Majority of Americans now support universal health coverage

60 percent of Americans believe it’s the government’s responsibility to provide universal health coverage, representing a major shift in opinion since 2013, according to an analysis published in the New England Journal of Medicine.

Harvard researchers Robert Blendon, ScD and John Benson analyzed 27 national opinion polls conducted by 12 survey organizations. They found support for universal health coverage went from 42 percent in 2013 (with 56 percent saying it’s not the federal government’s responsibility to ensure all Americans have coverage) to 60 percent in 2017, with 39 percent still opposed. A partisan split, remains, however, with 85 percent of self-identified Democrats believing universal coverage is the federal government’s responsibility, with only 30 percent of Republicans in agreement.

The increased support for guaranteeing coverage factored into the Republican attempts to repeal the Affordable Care Act being unpopular (24 percent approved vs. 56 percent disapproved, according to the analysis) and failing to pass.

“When confronted with millions losing coverage, the public became more supportive of the principle that the federal government should ensure coverage for these people,” Blendon said in a statement. “This substantial change likely impacted the outcome of the Senate debate.”

Attitudes towards the ACA have also appeared to have changed, though not as drastically. When the law was passed in 2010, 42 percent approved of the law while 45 percent disapproved, with the split narrowing slightly to 44-45 by 2012. In 2017, however, 49 percent approved of the ACA while 44 percent disapproved. However, identical percentages of Republicans and Democrats (60 percent each) also said the law hadn’t affected them directly.

“This suggests that most people’s views about the ACA debate were not based on personal experience but on their beliefs and values about the role of the federal government in extending insurance coverage to those who do not have it,” Blendon and Benson wrote.

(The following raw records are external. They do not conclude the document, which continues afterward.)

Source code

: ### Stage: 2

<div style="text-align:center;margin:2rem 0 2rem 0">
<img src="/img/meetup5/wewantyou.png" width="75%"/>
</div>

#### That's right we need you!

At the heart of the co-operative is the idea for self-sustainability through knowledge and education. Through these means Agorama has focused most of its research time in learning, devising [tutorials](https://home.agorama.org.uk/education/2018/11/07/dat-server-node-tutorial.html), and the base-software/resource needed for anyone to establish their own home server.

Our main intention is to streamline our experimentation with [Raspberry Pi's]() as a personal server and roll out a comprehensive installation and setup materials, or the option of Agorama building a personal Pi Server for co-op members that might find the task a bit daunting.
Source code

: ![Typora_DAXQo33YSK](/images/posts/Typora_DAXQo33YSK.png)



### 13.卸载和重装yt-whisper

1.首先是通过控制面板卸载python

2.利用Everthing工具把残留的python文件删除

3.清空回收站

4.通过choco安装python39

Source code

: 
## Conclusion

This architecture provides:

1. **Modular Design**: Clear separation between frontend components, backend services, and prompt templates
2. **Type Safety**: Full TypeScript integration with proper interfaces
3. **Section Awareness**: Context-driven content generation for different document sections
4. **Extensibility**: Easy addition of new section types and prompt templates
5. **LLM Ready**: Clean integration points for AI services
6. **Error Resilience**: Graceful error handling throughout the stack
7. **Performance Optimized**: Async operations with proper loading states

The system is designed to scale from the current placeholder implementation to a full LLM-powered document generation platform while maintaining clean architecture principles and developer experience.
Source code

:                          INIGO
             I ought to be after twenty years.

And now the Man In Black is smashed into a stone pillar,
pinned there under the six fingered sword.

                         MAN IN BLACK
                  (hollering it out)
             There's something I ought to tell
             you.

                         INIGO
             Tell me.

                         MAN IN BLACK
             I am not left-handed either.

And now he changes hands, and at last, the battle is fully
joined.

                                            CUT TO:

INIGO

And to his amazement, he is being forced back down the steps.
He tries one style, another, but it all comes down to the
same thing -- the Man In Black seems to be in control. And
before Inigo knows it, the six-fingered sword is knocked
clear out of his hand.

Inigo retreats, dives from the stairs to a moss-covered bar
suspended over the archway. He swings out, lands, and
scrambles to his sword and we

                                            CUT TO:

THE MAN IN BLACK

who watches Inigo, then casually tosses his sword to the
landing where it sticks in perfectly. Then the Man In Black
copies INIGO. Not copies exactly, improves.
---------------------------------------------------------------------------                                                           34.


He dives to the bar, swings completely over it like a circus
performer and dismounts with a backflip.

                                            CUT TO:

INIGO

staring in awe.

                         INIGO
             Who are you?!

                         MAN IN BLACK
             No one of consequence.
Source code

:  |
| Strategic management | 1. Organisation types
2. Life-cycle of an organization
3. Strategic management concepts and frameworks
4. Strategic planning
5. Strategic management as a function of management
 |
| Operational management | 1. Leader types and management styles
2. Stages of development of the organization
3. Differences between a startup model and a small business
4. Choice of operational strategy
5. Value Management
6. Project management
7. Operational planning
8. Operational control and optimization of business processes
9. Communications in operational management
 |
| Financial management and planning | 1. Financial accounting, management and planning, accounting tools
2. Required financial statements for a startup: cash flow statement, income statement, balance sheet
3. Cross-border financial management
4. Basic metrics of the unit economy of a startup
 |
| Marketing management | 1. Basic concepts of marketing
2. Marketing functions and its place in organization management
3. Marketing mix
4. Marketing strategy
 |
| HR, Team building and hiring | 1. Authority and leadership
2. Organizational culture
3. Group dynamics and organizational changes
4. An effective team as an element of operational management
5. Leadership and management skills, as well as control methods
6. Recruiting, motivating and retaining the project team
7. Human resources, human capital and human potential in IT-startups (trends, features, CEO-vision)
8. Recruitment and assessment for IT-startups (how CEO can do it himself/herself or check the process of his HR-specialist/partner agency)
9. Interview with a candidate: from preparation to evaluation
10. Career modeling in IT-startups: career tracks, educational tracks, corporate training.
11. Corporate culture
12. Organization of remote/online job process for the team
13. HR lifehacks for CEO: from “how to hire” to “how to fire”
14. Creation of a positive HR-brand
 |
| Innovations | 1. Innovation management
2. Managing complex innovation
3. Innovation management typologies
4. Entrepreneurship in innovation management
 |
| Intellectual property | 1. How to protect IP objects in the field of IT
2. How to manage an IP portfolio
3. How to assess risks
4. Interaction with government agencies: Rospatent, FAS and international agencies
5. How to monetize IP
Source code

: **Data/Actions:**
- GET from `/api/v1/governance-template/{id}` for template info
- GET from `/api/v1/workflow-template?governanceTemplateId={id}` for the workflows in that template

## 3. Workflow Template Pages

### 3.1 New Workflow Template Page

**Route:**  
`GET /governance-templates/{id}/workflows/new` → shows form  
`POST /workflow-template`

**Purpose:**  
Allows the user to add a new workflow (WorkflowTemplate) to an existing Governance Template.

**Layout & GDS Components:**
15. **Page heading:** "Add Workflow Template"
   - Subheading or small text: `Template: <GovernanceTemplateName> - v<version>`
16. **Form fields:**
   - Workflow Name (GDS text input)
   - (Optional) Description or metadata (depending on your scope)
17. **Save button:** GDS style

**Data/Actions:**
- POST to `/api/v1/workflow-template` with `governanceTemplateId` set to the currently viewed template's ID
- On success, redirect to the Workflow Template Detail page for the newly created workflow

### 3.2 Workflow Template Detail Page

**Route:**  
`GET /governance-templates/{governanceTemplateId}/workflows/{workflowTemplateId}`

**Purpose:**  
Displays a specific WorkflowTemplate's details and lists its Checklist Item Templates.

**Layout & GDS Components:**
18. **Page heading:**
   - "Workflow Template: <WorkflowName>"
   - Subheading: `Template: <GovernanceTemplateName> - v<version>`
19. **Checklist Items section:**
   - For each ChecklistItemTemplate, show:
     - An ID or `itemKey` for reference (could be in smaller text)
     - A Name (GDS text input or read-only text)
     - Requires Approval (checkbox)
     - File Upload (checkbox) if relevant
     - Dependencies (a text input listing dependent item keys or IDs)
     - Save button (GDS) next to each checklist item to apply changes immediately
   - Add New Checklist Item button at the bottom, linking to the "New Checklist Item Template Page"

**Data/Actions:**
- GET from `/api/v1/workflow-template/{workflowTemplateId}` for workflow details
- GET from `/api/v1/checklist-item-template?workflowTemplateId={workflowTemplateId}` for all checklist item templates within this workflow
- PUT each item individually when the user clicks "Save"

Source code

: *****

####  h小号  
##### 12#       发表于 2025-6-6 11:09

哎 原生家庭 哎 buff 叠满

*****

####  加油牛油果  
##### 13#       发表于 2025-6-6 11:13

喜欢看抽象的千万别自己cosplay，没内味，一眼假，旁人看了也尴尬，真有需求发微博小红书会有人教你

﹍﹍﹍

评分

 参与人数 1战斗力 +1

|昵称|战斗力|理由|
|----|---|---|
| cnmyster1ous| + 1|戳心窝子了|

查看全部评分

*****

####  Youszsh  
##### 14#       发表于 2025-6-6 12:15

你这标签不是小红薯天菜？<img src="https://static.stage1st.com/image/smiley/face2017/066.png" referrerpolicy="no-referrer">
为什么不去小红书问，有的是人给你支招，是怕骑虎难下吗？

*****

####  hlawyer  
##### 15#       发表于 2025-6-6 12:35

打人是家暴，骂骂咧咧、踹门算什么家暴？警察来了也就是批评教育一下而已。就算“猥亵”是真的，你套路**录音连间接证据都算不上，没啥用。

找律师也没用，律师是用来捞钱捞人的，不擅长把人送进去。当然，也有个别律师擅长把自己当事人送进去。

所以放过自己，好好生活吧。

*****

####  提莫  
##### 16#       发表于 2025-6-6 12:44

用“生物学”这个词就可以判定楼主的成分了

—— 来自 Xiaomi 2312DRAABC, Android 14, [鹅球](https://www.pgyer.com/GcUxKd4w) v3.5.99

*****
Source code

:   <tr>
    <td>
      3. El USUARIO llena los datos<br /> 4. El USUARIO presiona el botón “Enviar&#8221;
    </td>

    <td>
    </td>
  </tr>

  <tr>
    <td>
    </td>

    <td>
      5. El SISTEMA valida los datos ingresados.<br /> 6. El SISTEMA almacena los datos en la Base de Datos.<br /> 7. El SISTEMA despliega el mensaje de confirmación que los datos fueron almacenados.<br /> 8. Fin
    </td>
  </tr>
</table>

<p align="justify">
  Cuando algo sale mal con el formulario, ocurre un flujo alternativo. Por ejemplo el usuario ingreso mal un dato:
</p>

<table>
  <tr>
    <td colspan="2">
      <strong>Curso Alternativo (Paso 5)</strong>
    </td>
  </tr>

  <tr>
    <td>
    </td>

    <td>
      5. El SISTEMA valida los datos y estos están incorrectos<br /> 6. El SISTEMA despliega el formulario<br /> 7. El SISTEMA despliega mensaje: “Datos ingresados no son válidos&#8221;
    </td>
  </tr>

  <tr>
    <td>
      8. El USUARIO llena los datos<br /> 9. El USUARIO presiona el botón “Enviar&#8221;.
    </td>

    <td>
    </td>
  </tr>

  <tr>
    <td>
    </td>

Other findings from the analysis included:

  • 57 percent said the federal government should play a major role in improving the healthcare system, another answer with a heavy partisan split, with 87 percent of Democrats but only 28 percent of Republicans favoring a major role.. Overall, 26 percent said the government should play a minor role and 15 percent said it should play no role at all.
  • 63 percent said lawmakers should make changes to expand coverage, even if it meant increasing government spending, which was also preferred by 89 percent of Democrats. 27 percent favored reducing government spending even if it means fewer people are insured, a stance shared by 56 percent of Republicans.
  • 72 percent preferred keeping Medicaid coverage at current levels, while 22 percent wanted it reduced to its pre-ACA state. A slight majority of Republicans (52 percent) favored maintaining Medicaid coverage.
  • 50 percent were opposed to eliminating the ACA’s individual mandate, while 48 percent supporting getting rid of it.
  • Less than 25 percent believed insurers should be able to charge more for people with pre-existing conditions.